An American staple since 1912, the Oreo has a flavor that contrasts sweet cream and crisp chocolate cookies. Its texture is marked by a distinct decorative pattern: a small, circular border hatched with short, shallow lines and an interior ringed with four-leaf clovers. But the cookie, 491 billion of which have sold worldwide, still leaves some details in question.
"Who Made that Oreo Emboss?" read a recent headline on a New York Times blog.
"Bill, Chapel Hill, NC," answered: "My father is William A. Turnier. He worked for the entire 49 years of his working life at Nabisco. In 19 he was assigned the task of producing a new design for the Oreo."
It turns out Bill Turnier of Chapel Hill really is the son of the man who, by nearly all accounts, designed the modern Oreo. To many, Bill Turnier's comment wasn't breaking news. Cookie and design enthusiasts have long credited William A. Turnier as the cookie's artist—and no one else has publicly emerged to claim the title—but they've done so without knowing many details about his life.
Bill Turnier has those details—stories and memories of his dad, a former mail boy-turned-design guru who also put his imprint on the Nutter Butter and the Milk-Bone. And he has the proof: High above a closet door in Turnier's tidy brick home in east Chapel Hill hangs a framed copy of the blueprint for the Oreo's most enduring design, unchanged for nearly 60 years. In the corner, the printed name: "W.A. Turnier"
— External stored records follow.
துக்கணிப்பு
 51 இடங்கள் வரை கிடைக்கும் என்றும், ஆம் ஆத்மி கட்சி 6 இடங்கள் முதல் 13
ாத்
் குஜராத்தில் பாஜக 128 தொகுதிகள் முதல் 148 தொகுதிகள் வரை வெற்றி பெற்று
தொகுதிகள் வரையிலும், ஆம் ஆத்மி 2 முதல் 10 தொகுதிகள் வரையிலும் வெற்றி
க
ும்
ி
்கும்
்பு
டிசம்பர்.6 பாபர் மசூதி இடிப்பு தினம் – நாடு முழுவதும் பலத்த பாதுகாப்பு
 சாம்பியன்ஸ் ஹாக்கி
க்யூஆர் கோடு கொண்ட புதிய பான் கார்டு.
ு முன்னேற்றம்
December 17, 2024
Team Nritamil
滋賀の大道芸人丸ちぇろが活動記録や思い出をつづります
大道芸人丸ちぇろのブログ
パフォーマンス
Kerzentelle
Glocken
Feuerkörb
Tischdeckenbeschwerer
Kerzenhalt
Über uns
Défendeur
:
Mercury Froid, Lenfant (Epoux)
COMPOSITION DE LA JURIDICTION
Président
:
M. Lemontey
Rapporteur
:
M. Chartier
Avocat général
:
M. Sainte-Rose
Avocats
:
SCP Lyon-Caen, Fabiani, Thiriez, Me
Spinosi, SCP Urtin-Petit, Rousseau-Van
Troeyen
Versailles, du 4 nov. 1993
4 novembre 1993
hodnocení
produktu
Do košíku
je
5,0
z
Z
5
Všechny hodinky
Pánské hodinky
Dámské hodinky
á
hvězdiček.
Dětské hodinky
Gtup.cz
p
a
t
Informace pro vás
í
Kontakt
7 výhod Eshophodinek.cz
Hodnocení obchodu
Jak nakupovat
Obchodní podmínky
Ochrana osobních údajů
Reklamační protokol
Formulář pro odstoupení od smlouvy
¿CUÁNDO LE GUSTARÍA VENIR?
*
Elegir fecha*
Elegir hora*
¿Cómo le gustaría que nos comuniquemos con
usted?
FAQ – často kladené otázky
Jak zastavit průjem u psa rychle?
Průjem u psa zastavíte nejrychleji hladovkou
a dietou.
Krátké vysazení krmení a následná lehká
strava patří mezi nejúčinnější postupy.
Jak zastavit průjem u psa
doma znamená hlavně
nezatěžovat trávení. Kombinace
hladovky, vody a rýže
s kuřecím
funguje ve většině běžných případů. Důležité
Nabisco confirms that Turnier worked for the company between 1923 and 1973 as a member of the engineering department where he created dies—basically high-tech cookie cutters—to stamp patterns. The company won't, however, say that he made the design. "We have no way of knowing who came up with the actual visual concept of what each new cookie/ cracker product would look like," wrote an archivist for Kraft Foods Corporate Archives, who wishes to remain unnamed, in an email to the Indy. The blueprint hanging in Chapel Hill leaves the mystery open to interpretation. Nothing appears under the box for "Designed by," but "Drawn by" reveals the name W. A. Turnier penned by hand on July 17, 52. The only other name on the document shows up as the scribbled initials of an overseer in the box for "Checked by."
William Adelbert Turnier was born in Edgewater, N.J., in 1908. As a toddler, he became ill with polio. "That was very significant," Bill Turnier says. "My father dropped out of school at age 16. Kids were mean to him because he had a limp." So Turnier took a job in nearby New York City as a mail boy at Nabisco, which also employed his father, Adelbert.
When Turnier arrived at Nabisco in 1923, the Oreo was already well into production. It launched in 1912 and is believed to have taken its name from the Greek word for mound, the shape the cookie is reported to have briefly mimicked. That's hard to imagine today, when a great deal of the cookie's appeal has to do with its combination of three flat discs—two parts cookie and one part cream—which can be playfully pulled apart and reassembled.
Folklorist Elizabeth Mosby Adler addresses this in her essay from the early 1980s, "The Oreo Syndrome: Creative Eating," which uses the Oreo to deconstruct highly individualized rituals that people develop with certain foods. "Each technique is personal," she writes of the multi-part cookie. "Do you scrape the frosting off with your teeth? Do you carefully try to lift it off, separating the filling from the cookie? Are you a failure when you painstakingly pry the cookie open, only to have the frosting split and stay tightly attached to both sides?"
Noted food writer Colman Andrews of The Daily Meal says the meat of the matter is in the cream filling. "It's the whole point of Oreos," he proposes. "The chocolate cookies, which aren't particularly good as chocolate cookies go, are just the excuse to eat the rest—like the bottom part of muffins, when all anybody really wants are the tops. The white stuff appeals to that part of us that can't resist swiping a finger through the frosting on a cake."
Taste and technique aside, a great deal of the cookie's attention centers on its emboss—the textures and shapes on the chocolate. According to Nicola Twilley of The Atlantic, since its inception the cookie has had three designs. The first image was sparse, the seemingly hand-drawn script for "OREO" appearing alone with the letters R and E slightly taller than the O's. Half circles scalloped the edges, and an X marked each quarter of the cookie.
In 1924, the center was filled with a ring of laurels, two turtledoves and a thicker, more mechanical Oreo font. Then, in 1952, the current cookie was created. Of that design, architecture critic Paul Goldberger wrote in the Times on the cookie's 75th anniversary, "It stands as the archetype of its kind, a reminder that cookies are designed as consciously as buildings, and sometimes better."